Bangladesh consumes more than 100,000 tons of LPG a year, 80% of which is imported from Saudi Aramco, the state-owned oil company of Saudi Arabia. State-run Bangladesh Petroleum Corporation (BPC) produces the rest using oil-refining process. Internationally, the price of LPG is benchmarked to the Saudi Aramco Contract Price and is stable for that month. Freight charges are reduced with the increasing size of the Bulk LPG Cargo. For example, the freight per ton charge of a 5,000 MT Capacity LPG carrier is much lower than the freight per ton charge of a 1,500 MT Capacity LPG gas carrier (based on similar length of travel). It is very important that LPG operators understand this scale economy of trading and finds a way to take advantage of this and pass on the benefits to the households.

Creating Cost Efficient Options
The shortage of gas increases the cost of power by raising the dependence on imported liquid fuel and lowering the efficiency and capacity of power plants designed to run on gas. There is no doubt that Demand Side Management (DSM) is by far the cheapest option that increases virtual generation by reducing demand. The DSM measures are therefore more cost-effective than creating new capacity, and hence opportunities need to be fully exploited. For the liquid fuel based plants, fuel cost far exceeds the capacity cost. The efficiency of these plants is, therefore, an important parameter.
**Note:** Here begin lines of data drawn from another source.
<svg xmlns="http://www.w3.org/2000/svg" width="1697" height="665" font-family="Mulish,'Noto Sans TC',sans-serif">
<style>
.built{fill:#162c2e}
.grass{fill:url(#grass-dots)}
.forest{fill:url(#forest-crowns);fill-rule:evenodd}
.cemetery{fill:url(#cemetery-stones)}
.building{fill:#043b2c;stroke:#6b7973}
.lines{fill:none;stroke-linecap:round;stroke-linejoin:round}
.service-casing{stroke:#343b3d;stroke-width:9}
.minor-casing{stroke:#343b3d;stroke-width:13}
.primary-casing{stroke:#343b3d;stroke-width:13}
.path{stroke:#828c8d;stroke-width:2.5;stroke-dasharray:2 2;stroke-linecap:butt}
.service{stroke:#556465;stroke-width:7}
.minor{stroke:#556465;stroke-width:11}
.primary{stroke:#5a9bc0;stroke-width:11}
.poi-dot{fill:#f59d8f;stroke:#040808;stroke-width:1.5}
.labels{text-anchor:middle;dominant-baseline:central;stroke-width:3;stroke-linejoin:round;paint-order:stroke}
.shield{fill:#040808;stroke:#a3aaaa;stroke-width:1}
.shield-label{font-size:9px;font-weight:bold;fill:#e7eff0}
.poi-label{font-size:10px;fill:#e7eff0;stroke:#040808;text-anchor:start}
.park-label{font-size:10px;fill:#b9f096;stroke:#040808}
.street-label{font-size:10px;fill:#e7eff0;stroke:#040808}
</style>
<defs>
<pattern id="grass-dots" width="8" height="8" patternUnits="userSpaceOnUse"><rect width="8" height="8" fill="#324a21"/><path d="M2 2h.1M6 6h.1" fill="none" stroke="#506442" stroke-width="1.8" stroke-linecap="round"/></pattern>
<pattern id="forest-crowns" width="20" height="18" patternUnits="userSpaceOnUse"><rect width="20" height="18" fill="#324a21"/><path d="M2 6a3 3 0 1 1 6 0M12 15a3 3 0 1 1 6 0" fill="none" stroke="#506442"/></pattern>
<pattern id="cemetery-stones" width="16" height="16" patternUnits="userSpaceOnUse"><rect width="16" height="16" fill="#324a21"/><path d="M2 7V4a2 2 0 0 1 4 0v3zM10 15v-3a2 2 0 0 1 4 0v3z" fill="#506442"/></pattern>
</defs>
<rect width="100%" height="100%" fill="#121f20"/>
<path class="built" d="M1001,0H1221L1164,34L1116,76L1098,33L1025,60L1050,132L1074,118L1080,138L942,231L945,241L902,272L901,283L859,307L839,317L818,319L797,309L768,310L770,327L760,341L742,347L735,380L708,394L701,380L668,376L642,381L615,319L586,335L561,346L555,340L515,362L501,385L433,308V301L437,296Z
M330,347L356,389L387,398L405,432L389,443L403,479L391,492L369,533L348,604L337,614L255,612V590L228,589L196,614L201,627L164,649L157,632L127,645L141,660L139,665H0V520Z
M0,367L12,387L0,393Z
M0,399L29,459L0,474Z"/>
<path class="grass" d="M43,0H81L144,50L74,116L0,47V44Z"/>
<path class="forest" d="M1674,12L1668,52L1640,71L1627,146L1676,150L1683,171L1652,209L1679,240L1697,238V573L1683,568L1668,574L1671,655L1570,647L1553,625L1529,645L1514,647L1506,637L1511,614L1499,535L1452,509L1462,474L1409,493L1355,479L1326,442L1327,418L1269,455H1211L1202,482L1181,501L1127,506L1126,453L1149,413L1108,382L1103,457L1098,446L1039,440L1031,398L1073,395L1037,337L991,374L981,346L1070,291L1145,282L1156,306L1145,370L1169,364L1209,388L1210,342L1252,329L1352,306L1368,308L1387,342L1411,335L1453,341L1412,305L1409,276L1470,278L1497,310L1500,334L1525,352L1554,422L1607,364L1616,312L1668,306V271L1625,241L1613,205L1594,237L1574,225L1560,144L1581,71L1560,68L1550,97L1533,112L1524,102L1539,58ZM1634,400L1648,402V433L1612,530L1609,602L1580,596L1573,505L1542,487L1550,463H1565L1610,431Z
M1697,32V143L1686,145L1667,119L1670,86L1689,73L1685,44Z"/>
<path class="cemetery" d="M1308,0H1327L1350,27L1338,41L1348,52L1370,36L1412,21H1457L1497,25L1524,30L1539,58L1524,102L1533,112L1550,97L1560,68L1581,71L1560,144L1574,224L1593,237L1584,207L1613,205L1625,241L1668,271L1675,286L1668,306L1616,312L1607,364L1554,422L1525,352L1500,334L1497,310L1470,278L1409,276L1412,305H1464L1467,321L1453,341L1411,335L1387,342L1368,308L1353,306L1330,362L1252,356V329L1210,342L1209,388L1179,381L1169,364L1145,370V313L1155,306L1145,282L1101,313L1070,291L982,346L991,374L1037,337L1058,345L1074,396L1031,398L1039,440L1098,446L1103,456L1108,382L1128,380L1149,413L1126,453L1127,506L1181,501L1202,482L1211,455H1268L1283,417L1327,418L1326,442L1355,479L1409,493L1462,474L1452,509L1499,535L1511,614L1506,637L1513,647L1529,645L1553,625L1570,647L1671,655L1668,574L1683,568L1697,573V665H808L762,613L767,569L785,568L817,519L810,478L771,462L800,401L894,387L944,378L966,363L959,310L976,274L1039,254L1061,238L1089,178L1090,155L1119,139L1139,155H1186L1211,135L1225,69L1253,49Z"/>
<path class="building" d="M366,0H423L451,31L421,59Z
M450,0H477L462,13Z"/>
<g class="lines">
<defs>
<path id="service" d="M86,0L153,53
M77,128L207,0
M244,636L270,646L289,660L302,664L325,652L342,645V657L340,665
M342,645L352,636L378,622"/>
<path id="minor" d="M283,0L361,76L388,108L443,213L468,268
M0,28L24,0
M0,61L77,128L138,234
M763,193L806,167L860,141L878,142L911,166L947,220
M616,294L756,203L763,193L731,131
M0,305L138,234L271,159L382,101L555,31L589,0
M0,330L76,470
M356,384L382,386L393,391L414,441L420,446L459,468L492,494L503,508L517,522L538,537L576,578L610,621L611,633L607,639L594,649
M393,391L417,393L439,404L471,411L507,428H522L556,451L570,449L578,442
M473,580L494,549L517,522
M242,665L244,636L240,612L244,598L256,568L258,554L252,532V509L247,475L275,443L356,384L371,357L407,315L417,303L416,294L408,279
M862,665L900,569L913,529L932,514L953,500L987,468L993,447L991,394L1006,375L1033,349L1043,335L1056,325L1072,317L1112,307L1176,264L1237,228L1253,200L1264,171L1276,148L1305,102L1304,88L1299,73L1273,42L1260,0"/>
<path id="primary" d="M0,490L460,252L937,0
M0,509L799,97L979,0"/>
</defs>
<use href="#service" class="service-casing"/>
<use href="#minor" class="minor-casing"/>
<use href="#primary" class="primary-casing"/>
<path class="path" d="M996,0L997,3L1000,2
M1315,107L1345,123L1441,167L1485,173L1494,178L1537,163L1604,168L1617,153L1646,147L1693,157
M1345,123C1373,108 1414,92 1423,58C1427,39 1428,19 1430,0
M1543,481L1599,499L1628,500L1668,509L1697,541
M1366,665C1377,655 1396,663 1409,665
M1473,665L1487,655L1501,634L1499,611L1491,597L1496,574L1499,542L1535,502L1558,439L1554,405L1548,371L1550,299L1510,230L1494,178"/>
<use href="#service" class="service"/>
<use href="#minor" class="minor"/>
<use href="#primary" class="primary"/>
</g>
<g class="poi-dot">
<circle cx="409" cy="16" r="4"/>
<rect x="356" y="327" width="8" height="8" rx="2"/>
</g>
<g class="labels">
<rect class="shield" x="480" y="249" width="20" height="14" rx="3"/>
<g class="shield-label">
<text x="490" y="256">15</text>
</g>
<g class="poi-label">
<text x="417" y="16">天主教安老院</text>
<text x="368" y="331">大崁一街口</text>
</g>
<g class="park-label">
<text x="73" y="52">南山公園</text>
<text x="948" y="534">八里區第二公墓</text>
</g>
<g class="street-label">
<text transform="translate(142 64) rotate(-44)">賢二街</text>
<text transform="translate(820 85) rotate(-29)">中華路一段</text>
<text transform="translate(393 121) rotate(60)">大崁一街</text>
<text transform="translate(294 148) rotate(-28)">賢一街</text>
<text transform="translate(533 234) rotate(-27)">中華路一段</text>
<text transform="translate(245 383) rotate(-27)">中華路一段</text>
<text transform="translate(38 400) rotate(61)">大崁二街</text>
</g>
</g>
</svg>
Moreover, the capacity cost of existing plants is a sunk cost, and their incremental cost is fuel and variable operation and management (O&M). On the other hand, new plants involve capacity cost as well as fuel and variable actual cash operation, maintenance, and administrative expenses (O&M) costs. In the above context, the Independent Power Producers (IPPs) are operating for about a decade with fixed capital cost, which has already sunk. Since the IPPs are available for the generation at marginal cost (fuel and variable O&M costs), their capacity needs to be utilized.
In conclusion, Bangladesh is quickly running out of natural gas, and the status quo promotes a faster depletion of the resource. The market is still working on encouraging people to switch and strengthen the energy security of the nation. As a share of the overall expenditures, spending on natural gas remains small and relative compared to other energy items. Therefore, even with a jump in consumption, the rise in natural gas prices is less likely to take a crippling bite out of the more discretionary household spending. While many consumers will not even realize the bump in prices, the numbers will come through in personal consumption data via an increase in utility spending. Consumers will also use gas more wisely instead of wasting it. Nevertheless, if the government designs and implements its policies to promote the use of LPG properly and if the LPG and LNG operators can grasp the right opportunities to combine their operations, the country will have a bright future which may proliferate the opportunities to grow.